◆ ACTION ITEM
Write the listing out once more, identical to the original but without pictures.

↓↓↓

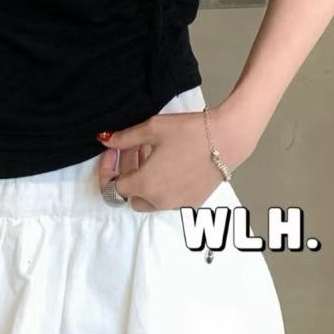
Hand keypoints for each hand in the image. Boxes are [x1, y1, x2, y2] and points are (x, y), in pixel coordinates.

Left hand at [95, 108, 239, 211]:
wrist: (228, 138)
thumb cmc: (188, 131)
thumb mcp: (152, 129)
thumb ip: (124, 139)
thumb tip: (104, 141)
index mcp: (145, 185)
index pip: (113, 187)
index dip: (107, 168)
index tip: (112, 151)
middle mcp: (159, 201)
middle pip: (130, 197)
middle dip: (126, 176)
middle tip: (133, 151)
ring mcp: (178, 205)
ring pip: (150, 200)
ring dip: (144, 182)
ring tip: (153, 154)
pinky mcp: (193, 203)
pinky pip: (169, 200)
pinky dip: (162, 186)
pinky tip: (171, 163)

↑↑↑

◆ SOLUTION TO THE EXERCISE
Hand keypoints for each hand in the image. Boxes are [x1, y1, x2, y2] and points are (x, y), in pixel coordinates.

Left hand at [95, 108, 239, 211]:
wrist: (228, 138)
thumb cmc: (188, 131)
thumb mcp: (152, 129)
thumb ip: (124, 139)
thumb tip: (104, 141)
index mcp: (145, 185)
index pip: (113, 187)
index dip: (107, 168)
index tip: (112, 151)
middle mcp: (159, 201)
middle pip: (130, 197)
middle dip: (126, 176)
middle tip: (133, 151)
ring mcp: (178, 205)
ring pip: (150, 200)
ring dip: (144, 182)
ring tip: (153, 154)
pinky mcp: (193, 203)
pinky pip: (169, 200)
pinky dip: (162, 186)
pinky tip: (171, 163)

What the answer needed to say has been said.